### Exercise prompt
Copy the records below word for word, starting at the line that contains "pose: elev=157.6 azim=145.0" and ending at the final line of the records, with both of those lines included.

### Material supplied
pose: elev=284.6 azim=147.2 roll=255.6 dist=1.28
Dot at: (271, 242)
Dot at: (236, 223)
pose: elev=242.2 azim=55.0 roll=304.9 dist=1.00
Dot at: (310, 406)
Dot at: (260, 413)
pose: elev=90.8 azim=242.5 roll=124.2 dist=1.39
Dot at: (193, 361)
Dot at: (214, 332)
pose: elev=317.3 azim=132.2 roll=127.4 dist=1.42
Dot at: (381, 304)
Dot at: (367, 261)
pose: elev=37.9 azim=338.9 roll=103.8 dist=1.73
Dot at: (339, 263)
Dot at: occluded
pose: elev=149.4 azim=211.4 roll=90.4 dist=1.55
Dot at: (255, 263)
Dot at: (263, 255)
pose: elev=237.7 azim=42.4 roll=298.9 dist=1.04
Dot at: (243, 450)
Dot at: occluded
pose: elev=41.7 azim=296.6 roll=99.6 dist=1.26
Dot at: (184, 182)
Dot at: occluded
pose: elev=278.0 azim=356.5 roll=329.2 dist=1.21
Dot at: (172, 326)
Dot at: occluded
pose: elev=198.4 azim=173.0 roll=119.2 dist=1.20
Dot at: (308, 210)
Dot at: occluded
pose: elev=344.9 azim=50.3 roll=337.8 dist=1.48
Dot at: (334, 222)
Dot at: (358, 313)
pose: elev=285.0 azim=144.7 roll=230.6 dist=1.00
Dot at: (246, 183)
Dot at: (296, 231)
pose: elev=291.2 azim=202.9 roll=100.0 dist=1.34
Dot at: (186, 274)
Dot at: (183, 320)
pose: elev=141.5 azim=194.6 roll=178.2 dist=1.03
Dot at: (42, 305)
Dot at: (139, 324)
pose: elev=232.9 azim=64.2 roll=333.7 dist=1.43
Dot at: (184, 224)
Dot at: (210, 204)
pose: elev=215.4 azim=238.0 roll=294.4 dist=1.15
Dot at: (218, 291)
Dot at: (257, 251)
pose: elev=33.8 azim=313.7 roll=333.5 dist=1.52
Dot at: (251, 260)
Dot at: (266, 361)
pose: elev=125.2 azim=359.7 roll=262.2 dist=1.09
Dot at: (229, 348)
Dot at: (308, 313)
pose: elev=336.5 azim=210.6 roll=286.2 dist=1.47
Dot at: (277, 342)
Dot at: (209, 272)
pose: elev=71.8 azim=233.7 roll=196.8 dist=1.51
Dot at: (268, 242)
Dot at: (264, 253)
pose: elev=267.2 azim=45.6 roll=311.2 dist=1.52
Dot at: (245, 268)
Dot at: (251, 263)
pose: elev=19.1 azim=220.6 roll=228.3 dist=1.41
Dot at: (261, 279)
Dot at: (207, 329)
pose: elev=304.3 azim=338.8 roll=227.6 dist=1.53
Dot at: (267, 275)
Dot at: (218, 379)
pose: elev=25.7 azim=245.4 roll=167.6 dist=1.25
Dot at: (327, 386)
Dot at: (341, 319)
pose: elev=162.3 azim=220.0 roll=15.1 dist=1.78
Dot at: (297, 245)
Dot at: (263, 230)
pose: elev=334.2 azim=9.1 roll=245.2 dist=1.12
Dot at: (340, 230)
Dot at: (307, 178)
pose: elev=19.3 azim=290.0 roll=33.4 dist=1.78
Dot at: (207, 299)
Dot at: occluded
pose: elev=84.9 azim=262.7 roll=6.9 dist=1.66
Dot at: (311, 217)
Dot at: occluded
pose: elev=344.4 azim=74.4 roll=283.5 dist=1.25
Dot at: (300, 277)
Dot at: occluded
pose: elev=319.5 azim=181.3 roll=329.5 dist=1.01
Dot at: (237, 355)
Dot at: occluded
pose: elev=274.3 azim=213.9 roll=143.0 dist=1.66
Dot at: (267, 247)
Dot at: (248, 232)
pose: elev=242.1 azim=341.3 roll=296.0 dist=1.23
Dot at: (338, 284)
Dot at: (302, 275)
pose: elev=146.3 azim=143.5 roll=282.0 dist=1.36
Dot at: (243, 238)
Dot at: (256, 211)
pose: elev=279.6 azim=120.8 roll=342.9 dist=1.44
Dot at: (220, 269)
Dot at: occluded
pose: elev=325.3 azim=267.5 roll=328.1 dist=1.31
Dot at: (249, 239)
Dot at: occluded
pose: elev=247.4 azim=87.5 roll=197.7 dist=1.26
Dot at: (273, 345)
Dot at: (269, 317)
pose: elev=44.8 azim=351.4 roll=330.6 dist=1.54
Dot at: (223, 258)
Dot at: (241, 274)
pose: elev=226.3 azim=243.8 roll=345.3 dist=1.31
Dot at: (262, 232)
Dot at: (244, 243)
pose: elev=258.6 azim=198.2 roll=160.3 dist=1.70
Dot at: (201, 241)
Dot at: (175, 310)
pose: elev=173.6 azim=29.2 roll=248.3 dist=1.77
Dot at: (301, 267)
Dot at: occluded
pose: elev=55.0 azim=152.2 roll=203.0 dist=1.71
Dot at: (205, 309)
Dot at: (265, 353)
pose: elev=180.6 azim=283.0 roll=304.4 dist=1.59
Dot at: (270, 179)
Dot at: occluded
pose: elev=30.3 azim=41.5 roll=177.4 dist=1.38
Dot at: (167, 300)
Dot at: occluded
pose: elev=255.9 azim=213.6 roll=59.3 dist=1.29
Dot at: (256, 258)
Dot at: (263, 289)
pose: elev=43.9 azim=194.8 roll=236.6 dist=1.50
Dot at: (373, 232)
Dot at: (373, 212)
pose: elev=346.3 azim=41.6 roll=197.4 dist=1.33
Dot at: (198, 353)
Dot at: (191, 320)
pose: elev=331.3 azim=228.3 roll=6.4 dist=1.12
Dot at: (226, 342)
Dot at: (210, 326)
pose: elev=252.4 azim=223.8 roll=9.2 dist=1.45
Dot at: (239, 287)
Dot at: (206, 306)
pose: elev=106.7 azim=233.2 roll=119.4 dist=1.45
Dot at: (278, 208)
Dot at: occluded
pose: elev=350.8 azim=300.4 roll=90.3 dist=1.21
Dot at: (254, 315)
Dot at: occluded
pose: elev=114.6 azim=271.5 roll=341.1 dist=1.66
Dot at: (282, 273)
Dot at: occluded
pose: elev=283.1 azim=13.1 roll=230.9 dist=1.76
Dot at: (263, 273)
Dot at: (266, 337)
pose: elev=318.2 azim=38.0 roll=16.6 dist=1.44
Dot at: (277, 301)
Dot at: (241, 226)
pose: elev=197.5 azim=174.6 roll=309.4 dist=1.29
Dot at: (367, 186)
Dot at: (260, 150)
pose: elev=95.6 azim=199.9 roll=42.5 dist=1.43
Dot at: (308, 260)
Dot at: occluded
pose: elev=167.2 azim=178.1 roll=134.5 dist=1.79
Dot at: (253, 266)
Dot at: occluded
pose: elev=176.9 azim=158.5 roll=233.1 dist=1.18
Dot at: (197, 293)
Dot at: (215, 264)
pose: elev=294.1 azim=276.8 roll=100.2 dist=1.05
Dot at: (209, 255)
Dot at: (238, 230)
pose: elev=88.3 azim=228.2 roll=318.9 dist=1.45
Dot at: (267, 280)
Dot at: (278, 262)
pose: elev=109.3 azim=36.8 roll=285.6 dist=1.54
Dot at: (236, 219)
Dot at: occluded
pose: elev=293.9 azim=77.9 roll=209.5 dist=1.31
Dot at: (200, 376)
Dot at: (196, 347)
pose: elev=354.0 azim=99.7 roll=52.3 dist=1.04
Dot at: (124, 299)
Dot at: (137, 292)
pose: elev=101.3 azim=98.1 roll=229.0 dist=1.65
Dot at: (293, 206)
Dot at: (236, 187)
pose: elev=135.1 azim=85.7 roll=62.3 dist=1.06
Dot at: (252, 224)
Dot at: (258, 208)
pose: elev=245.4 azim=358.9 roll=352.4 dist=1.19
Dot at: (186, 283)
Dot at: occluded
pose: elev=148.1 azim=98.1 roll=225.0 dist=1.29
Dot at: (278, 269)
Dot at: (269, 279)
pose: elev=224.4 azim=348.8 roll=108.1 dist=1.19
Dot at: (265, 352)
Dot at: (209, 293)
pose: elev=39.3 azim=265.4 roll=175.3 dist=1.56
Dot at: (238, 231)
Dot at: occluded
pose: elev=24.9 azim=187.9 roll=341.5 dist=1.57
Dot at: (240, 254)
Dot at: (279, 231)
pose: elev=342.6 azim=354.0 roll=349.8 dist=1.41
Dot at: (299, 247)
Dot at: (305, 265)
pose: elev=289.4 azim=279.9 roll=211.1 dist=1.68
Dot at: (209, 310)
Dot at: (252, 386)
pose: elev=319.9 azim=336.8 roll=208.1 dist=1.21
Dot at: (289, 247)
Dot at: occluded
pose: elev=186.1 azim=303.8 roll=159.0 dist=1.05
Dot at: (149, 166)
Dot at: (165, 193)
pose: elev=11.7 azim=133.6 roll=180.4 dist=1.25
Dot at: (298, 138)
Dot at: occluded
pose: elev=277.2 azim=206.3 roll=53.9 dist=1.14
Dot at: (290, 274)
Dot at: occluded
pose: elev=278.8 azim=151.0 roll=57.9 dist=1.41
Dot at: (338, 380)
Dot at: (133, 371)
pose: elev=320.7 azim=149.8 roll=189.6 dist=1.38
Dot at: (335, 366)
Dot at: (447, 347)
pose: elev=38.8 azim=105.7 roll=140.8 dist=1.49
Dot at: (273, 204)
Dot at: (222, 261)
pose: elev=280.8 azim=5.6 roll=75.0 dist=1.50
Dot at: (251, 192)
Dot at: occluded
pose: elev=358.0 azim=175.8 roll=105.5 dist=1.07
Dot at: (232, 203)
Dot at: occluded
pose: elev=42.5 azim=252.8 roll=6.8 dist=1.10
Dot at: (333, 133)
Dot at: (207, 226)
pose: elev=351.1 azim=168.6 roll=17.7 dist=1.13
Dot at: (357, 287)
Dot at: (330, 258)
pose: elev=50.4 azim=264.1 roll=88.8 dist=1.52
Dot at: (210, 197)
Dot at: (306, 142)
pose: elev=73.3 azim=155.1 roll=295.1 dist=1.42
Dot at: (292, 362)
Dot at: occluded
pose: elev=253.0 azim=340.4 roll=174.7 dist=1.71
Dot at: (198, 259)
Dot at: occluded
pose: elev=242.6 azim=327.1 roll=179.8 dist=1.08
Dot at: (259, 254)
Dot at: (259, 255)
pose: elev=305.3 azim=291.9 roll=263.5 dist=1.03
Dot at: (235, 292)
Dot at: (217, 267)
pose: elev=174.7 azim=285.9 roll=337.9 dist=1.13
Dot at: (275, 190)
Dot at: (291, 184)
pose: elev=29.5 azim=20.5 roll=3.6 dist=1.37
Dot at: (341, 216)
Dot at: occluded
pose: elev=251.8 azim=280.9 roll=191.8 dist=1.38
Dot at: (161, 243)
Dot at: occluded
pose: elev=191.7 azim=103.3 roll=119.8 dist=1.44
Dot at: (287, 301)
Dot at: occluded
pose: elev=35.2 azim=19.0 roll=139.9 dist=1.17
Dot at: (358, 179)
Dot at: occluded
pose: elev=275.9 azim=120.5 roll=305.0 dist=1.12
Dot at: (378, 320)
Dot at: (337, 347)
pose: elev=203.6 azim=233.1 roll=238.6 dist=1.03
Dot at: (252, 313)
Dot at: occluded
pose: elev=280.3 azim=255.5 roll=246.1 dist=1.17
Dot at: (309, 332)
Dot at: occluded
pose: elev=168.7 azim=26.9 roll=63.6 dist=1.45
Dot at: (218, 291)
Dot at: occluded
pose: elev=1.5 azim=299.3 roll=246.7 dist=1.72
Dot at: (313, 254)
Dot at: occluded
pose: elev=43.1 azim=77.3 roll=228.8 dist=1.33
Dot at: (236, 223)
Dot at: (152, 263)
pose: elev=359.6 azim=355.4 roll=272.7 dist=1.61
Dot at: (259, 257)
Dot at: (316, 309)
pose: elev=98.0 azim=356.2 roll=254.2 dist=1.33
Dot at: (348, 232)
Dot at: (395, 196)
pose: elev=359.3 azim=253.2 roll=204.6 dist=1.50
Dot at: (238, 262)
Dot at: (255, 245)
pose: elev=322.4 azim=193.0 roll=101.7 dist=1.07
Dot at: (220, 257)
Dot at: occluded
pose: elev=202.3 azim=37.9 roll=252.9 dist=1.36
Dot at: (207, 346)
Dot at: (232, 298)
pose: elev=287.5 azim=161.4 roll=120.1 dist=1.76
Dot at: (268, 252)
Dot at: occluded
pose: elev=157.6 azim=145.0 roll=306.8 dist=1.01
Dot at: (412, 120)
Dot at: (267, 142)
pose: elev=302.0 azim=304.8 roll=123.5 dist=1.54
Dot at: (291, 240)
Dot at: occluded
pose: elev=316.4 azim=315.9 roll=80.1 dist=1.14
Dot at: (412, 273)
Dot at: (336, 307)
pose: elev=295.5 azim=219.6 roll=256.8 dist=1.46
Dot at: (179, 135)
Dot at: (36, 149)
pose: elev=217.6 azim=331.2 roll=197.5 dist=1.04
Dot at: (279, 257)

### Answer to the task
pose: elev=157.6 azim=145.0 roll=306.8 dist=1.01
Dot at: (412, 120)
Dot at: (267, 142)
pose: elev=302.0 azim=304.8 roll=123.5 dist=1.54
Dot at: (291, 240)
Dot at: occluded
pose: elev=316.4 azim=315.9 roll=80.1 dist=1.14
Dot at: (412, 273)
Dot at: (336, 307)
pose: elev=295.5 azim=219.6 roll=256.8 dist=1.46
Dot at: (179, 135)
Dot at: (36, 149)
pose: elev=217.6 azim=331.2 roll=197.5 dist=1.04
Dot at: (279, 257)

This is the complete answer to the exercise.